Create a container from a local VM image

Hi!

I created a VM with this command:
lxc launch images:ubuntu/21.10/desktop ubuntu2110 --vm -c limits.cpu=4 -c limits.memory=4GiB --console=vga

Then I created an alias for that:
lxc image alias create local:ubuntu-21-10 71ba5f5629fe

And tried to create a container from it:
lxc launch local:ubuntu-21-10 ubuntu-21-10-container

But the type for that is VIRTUAL-MACHINE :confused:

Is there a way to create it as a container?
I imagine a VM uses much more space than a container, right?

Yes, create a container without the --vm and then create an alias for the container image that is downloaded. You cannot create containers from VM images.

That’s sad. :frowning:

Do you think it’s something that could be implemented?
I thought there would be a flag for that.

I would not like to have to download gigabytes again :slight_smile:

Is the other way possible, ie, create VM from local containers?

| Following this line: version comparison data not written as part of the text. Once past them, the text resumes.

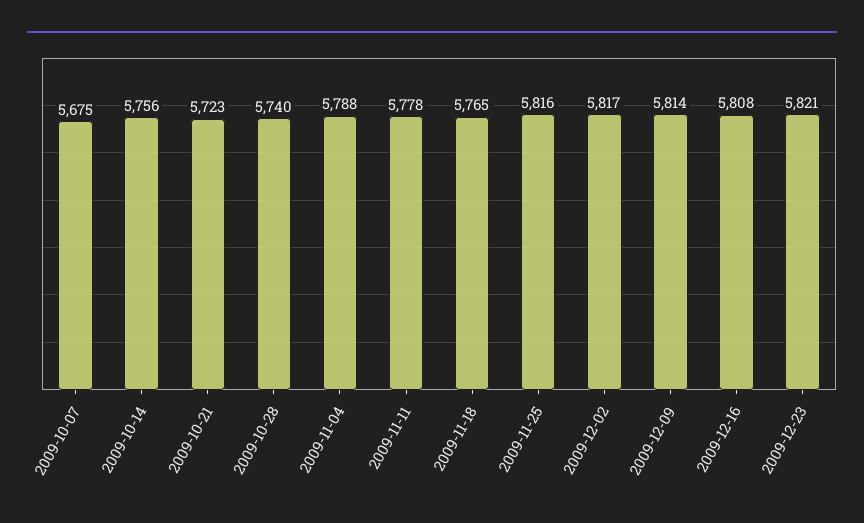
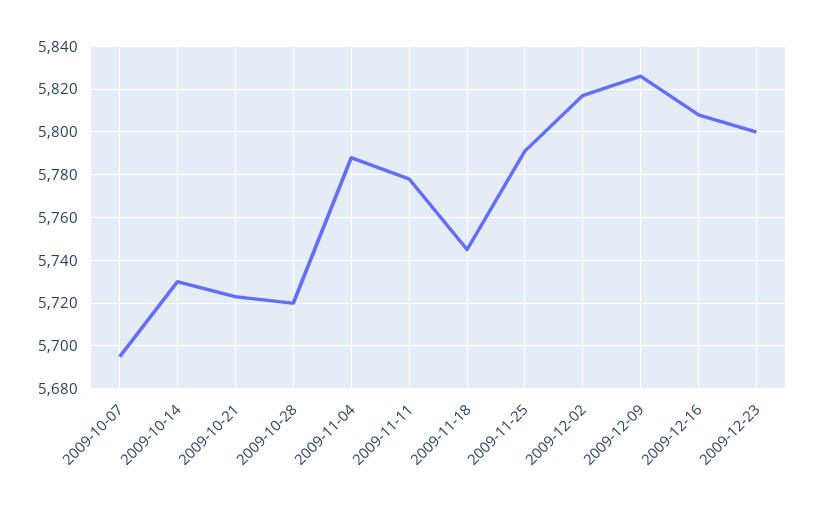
  {
-   "2009-10-07": 5675,
+   "2009-10-07": 5695,
-   "2009-10-14": 5756,
+   "2009-10-14": 5730,
    "2009-10-21": 5723,
-   "2009-10-28": 5740,
+   "2009-10-28": 5720,
    "2009-11-04": 5788,
    "2009-11-11": 5778,
-   "2009-11-18": 5765,
+   "2009-11-18": 5745,
-   "2009-11-25": 5816,
+   "2009-11-25": 5790,
    "2009-12-02": 5817,
-   "2009-12-09": 5814,
+   "2009-12-09": 5825,
    "2009-12-16": 5808,
-   "2009-12-23": 5821
+   "2009-12-23": 5800
  }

The two are pretty different. To turn a VM image into a container, we’d need to map that virtual disk, extract the main partition and then strip a whole bunch of packages from it. All of that is problematic as mapping and mounting partitions can exploit kernel bugs leading to a complete compromise of the host system. Some of that could be worked around using libguestfs but that’s really quite slow and would leave us with the next problem of knowing what to remove and how as that will depend on the exact OS and version in the image.

The other way around is safer as we wouldn’t need to deal with a binary disk image but the rest of the issue would somewhat remain in that we’d need to figure out what to add to turn a container into a VM image, then generate a virtual disk, partition table, format the partitions, copy the data, setup a bootloader, …

LXD in general is trying to be completely agnostic of what’s going on in the instance, so having to add a lot of logic that’s OS/distro specific would go quite counter to our design goals and would massively complexify things and make them much more brittle (a simple thing like a distro changing package name in a specific version would break it).